O processo teve origem em denúncia apresentada pela vereadora Mariana Conti (PSOL), baseada em reportagem de televisão que relatou a presença de Vini Oliveira em uma empresa de transporte no início de abril, menos de um mês após o leilão da concessão do transporte público municipal. A defesa do vereador nega integralmente as acusações apresentadas no processo.

Votação exige 22 votos

O julgamento seguirá o rito previsto no Decreto-Lei nº 201/1967. Inicialmente, serão lidas as peças requeridas pelos vereadores e pelo denunciado. Depois, os parlamentares que quiserem se manifestar poderão discursar por até 15 minutos cada. Na etapa seguinte, Vini Oliveira ou seu procurador terá até duas horas para apresentar a defesa oral diante do Plenário. Encerrados os debates, será realizada imediatamente a votação nominal da infração apontada na denúncia.

Para que a perda do mandato seja aprovada, serão necessários votos favoráveis de pelo menos dois terços dos 33 vereadores da Câmara de Campinas, o equivalente a 22 votos. Caso o número mínimo não seja alcançado, o processo será arquivado.

Mariana Conti está impedida de votar

Por ser autora da denúncia que deu origem ao processo, Mariana Conti não poderá participar da Sessão de Julgamento. Em seu lugar deverá ser convocado Paulo Bufalo, primeiro suplente da coligação pela qual a vereadora foi eleita.

A substituição é necessária para que o julgamento ocorra dentro das regras estabelecidas para o processo de cassação.

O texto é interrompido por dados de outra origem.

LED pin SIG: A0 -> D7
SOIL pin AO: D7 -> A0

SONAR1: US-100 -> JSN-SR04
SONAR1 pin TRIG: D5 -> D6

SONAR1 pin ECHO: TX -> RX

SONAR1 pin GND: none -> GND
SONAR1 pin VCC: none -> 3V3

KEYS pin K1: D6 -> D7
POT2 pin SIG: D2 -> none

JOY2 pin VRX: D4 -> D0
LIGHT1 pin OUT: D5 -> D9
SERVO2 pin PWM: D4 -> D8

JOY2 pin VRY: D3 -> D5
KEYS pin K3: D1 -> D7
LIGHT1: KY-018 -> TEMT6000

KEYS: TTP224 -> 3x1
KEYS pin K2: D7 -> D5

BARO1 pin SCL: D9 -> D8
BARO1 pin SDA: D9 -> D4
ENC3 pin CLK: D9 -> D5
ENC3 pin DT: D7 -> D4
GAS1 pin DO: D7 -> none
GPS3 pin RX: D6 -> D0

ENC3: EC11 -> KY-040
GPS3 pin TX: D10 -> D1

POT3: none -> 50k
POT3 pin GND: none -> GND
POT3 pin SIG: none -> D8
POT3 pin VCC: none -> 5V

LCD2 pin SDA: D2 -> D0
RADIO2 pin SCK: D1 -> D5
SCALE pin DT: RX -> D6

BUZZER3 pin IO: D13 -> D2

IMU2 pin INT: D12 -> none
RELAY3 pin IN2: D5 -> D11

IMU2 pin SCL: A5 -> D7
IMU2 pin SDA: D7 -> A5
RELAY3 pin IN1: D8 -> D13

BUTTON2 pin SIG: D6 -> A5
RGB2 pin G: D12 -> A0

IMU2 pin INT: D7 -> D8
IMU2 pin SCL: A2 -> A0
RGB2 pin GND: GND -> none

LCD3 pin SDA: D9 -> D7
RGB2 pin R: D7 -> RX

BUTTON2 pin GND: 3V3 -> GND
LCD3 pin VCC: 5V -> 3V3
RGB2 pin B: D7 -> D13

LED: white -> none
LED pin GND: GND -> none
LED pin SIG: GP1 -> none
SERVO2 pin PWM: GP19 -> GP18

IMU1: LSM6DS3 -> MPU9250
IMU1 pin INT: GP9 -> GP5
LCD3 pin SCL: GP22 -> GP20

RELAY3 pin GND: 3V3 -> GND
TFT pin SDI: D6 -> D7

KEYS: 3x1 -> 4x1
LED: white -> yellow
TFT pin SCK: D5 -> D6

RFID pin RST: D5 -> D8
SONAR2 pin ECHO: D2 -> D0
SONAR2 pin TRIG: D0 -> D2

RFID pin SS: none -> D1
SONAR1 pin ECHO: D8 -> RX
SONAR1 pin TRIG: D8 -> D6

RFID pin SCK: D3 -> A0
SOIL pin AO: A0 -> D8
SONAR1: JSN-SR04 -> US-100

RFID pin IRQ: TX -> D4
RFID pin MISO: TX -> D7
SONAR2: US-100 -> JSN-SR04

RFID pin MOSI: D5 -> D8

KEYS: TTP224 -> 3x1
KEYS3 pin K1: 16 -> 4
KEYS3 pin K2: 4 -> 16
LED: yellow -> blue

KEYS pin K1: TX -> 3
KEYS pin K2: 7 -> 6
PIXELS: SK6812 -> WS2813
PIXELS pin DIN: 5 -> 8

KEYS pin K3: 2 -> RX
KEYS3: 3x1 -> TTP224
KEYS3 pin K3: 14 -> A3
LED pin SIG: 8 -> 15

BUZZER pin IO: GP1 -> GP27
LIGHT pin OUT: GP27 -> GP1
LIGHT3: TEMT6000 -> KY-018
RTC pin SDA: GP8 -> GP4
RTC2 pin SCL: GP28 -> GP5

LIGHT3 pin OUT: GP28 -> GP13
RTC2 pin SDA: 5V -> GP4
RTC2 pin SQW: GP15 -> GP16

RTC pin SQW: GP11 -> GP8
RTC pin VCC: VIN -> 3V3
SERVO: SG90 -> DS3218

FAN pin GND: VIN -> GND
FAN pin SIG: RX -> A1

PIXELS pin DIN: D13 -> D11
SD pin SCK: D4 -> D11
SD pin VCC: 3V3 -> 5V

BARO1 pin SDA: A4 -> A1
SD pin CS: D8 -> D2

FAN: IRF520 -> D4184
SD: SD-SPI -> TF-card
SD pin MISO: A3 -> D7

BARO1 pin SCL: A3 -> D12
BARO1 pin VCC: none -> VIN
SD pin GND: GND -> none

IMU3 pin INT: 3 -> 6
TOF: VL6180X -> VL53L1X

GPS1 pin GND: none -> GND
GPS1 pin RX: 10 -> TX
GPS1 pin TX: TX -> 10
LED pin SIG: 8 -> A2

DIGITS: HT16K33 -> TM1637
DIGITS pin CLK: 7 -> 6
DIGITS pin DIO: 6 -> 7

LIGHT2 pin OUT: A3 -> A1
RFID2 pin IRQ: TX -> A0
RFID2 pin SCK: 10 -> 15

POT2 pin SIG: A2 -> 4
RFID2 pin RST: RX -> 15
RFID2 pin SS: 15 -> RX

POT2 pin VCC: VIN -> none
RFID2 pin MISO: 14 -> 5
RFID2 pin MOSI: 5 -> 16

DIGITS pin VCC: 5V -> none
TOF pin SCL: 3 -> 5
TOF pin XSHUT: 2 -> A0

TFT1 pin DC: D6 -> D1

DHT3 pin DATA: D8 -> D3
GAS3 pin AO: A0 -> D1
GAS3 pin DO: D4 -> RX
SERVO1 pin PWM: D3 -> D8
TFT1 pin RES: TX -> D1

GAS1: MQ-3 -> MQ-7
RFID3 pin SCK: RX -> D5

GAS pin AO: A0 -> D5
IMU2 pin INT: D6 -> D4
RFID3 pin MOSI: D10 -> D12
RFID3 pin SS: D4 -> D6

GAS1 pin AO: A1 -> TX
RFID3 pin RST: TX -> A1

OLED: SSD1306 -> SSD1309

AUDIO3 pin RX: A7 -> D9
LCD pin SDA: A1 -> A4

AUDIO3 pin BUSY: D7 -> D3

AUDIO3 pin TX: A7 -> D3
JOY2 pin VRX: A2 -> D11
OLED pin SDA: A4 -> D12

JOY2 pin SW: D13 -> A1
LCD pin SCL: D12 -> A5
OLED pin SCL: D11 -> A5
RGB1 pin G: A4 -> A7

Comissão Processante aprovou relatório pela cassação

A Comissão Processante foi aprovada pelo Plenário em 1º de junho, durante a 33ª Reunião Ordinária do ano, por 29 votos favoráveis e nenhum contrário. Após a aprovação, os integrantes foram definidos por sorteio: Paulo Haddad (PSD), Otto Alejandro (PL) e Dr. Yanko (PP). O relatório final, com 21 páginas, foi concluído em 1º de setembro e concluiu pela procedência da representação apresentada contra Vini Oliveira.

Segundo o documento, a conduta atribuída ao vereador se enquadraria no artigo 7º, inciso III, do Decreto-Lei nº 201/1967. O relatório sustenta ainda que teria ocorrido quebra de decoro parlamentar e uso indevido da prerrogativa de fiscalização durante reuniões com empresa do setor de transporte enquanto ainda estava em andamento o processo relacionado à concessão do serviço público.

Relator aponta quebra de decoro

No relatório, o vereador Otto Alejandro, relator da Comissão Processante, argumenta que a atuação de um parlamentar em uma empresa diretamente interessada em um certame licitatório poderia ultrapassar os limites da atividade de fiscalização. Segundo o relator, a situação seria especialmente grave porque o vereador teria buscado documentos para questionar outros concorrentes enquanto o procedimento administrativo ainda não havia sido formalizado. A conclusão da Comissão afirma que essa conduta configuraria quebra de decoro parlamentar e violação aos princípios da moralidade e da impessoalidade.

A defesa de Vini Oliveira, entretanto, contesta as acusações e nega que o vereador tenha cometido as irregularidades apontadas no processo.

Julgamento será transmitido ao vivo

A Sessão de Julgamento será transmitida pela TV Câmara Campinas. A transmissão pelos canais abertos da emissora poderá ser interrompida entre 13h e 13h25, caso os trabalhos avancem para o período destinado à propaganda eleitoral gratuita. A transmissão continuará disponível pelo canal da Câmara no YouTube.

O resultado da sessão dependerá exclusivamente da votação nominal dos vereadores. Para a cassação, serão necessários pelo menos 22 votos favoráveis. Sem esse quórum, o processo será arquivado.